Con la muerte de Franco no murió la dictadura. En España todo es apariencia y, desde ese entonces, seguimos tratando de coser las costuras de un régimen que, como el patriarcado, solo muda de piel, pero no se extingue.
Hay varios síntomas de ello, por ejemplo esta corrupción líquida que padecemos y que se desparrama de arriba a abajo sin que aparentemente se pueda cerrar el grifo. Aunque quizás el más obvio es que Europa nos sitúa, cada vez con más frecuencia, al lado de Hungría y Polonia.
La simple sospecha de la vigilancia a líderes catalanes, además de a políticos de EH Bildu, es ya lo suficientemente grave como para que el propio Gobierno de Pedro Sánchez iniciara una investigación, salvo que lo supieran y callaran, porque sacaban ventaja de ello.
Hoy, al parecer, va a haber una reunión entre un representante del Gobierno de España y uno de la Generalitat por ver si se reconducen las relaciones. También por necesidad: el PSOE necesita los votos de ERC en el Parlamento.
Sea como sea que acabe esta reunión, que la democracia en España sigue sin estar asentada parece un hecho. Quizás por eso, en breve, podemos encontrarnos en una situación similar a la de Francia, donde la ciudadanía no teme a la ultraderechista Marine Le Pen por haber constatado que en el lado de Emmanuel Macron, o en el del «centrismo» español, se lleva demasiado tiempo cultivando actitudes que nada tienen que envidiar a la más abyectas de la ultraderecha.

----------

_TAREAS POR REALIZAR:_
**a.** Responde a estas preguntas sobre el texto:
(i) ¿Con qué se compara el régimen que solo muda de piel?
(ii) ¿Junto a qué dos países sitúa Europa a España cada vez con más frecuencia?
(iii) ¿De qué partido necesita el PSOE los votos en el Parlamento?
**b.** Copia del texto, sin cambiar nada, el fragmento que va desde «Hay varios síntomas» hasta «Hungría y Polonia.».

(Extractos de datos)
----------

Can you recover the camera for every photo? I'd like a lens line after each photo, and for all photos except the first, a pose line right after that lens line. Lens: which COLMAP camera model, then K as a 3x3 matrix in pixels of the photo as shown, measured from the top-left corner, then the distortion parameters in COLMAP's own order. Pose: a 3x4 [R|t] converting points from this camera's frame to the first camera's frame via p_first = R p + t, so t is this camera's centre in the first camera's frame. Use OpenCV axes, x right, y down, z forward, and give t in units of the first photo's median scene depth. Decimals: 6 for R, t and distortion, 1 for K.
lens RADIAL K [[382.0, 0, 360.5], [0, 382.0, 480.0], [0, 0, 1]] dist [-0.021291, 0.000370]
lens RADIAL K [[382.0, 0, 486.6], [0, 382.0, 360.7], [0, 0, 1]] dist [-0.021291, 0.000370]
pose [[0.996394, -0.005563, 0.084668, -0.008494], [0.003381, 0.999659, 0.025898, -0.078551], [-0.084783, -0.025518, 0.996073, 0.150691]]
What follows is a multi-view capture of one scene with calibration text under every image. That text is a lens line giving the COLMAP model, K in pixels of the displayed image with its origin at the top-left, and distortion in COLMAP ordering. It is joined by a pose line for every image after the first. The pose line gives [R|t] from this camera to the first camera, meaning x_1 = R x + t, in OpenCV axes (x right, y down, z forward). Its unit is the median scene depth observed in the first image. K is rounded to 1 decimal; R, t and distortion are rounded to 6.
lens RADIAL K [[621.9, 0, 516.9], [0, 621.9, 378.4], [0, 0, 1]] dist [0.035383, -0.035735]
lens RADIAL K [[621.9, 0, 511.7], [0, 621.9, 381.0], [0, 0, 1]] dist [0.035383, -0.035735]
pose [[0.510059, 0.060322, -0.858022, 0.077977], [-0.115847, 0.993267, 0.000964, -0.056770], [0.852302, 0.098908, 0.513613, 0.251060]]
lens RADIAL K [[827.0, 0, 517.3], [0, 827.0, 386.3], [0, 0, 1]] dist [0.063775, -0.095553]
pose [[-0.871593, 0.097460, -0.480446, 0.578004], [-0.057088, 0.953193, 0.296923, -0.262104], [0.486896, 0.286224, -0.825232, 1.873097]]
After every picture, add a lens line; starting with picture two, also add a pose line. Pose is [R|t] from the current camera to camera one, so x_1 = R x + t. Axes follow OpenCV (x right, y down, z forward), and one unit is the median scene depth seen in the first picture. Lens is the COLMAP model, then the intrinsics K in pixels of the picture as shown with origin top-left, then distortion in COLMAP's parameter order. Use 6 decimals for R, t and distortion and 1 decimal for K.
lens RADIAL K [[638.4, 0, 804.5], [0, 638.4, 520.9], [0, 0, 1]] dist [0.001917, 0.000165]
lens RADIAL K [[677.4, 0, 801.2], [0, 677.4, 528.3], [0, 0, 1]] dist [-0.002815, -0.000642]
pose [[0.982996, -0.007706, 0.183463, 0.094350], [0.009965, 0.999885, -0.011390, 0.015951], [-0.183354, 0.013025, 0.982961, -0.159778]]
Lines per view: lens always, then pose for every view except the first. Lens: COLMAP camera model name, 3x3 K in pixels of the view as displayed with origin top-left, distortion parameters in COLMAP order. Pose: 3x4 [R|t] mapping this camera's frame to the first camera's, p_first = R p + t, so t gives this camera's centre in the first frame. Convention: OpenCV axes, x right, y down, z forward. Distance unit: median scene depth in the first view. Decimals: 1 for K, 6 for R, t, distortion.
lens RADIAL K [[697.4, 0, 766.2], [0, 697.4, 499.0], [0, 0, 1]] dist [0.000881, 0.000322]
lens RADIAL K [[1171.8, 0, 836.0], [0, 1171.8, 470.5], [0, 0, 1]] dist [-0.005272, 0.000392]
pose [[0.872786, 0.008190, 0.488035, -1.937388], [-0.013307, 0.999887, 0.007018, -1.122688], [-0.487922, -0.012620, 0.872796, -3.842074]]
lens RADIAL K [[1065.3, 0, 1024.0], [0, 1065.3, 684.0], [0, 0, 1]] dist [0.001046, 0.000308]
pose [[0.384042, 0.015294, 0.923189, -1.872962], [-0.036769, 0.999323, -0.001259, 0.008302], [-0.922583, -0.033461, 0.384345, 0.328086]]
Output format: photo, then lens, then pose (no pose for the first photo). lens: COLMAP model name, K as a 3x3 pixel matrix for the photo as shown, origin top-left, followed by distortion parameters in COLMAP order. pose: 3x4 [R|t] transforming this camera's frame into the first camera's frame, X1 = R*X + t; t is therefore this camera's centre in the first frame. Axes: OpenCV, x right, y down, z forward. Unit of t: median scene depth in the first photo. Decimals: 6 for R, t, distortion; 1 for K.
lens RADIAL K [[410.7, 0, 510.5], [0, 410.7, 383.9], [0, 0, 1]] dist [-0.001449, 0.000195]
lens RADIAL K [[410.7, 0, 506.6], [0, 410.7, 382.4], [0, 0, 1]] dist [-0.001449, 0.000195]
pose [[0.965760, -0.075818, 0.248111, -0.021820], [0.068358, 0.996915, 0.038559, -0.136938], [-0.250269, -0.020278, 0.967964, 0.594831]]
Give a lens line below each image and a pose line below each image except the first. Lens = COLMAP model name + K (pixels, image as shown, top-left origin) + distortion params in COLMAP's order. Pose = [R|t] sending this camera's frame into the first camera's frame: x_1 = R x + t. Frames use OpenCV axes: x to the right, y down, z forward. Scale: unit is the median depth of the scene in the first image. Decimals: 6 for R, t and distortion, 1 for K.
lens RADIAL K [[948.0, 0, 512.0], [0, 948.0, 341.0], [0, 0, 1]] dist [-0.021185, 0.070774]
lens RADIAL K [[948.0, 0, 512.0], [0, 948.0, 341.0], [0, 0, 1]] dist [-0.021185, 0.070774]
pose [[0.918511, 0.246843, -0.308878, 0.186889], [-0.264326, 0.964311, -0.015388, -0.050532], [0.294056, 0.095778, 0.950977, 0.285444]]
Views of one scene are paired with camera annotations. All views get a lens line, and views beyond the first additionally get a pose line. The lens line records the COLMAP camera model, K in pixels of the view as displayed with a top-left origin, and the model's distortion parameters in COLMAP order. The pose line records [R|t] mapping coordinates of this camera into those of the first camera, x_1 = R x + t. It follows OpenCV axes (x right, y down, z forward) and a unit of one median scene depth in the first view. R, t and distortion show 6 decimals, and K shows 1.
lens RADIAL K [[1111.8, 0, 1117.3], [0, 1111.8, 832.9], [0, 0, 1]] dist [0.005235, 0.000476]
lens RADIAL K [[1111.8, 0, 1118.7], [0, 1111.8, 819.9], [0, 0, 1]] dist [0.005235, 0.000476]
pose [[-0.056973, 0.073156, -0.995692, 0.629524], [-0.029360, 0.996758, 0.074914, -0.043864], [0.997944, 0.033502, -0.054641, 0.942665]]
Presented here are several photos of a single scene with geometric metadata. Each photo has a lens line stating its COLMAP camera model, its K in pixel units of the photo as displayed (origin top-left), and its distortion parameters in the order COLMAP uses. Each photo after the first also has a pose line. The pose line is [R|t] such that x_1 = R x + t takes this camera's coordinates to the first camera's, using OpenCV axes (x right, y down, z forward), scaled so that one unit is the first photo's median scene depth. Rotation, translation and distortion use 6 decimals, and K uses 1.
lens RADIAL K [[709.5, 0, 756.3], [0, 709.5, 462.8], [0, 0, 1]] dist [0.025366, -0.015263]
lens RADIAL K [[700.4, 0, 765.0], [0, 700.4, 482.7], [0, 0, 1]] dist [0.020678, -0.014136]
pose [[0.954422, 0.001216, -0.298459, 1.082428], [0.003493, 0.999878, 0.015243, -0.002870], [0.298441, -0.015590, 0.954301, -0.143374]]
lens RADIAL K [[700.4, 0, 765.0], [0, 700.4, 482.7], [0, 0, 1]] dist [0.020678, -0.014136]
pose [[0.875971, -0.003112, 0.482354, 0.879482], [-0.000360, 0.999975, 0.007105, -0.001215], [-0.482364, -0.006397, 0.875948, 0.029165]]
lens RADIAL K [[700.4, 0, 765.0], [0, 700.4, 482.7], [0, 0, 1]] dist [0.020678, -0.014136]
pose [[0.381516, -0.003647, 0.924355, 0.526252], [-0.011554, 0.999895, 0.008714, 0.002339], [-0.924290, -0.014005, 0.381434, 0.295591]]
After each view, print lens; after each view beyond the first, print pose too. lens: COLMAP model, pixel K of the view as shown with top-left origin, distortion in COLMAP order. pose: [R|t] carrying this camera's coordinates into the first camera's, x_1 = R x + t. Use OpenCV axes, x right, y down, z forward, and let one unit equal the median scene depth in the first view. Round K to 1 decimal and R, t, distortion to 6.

----------

_SOLUCIONES DE TAREAS:_
**a.**
(i) Con el patriarcado.
(ii) Junto a Hungría y Polonia.
(iii) De ERC.

**b.**
Hay varios síntomas de ello, por ejemplo esta corrupción líquida que padecemos y que se desparrama de arriba a abajo sin que aparentemente se pueda cerrar el grifo. Aunque quizás el más obvio es que Europa nos sitúa, cada vez con más frecuencia, al lado de Hungría y Polonia.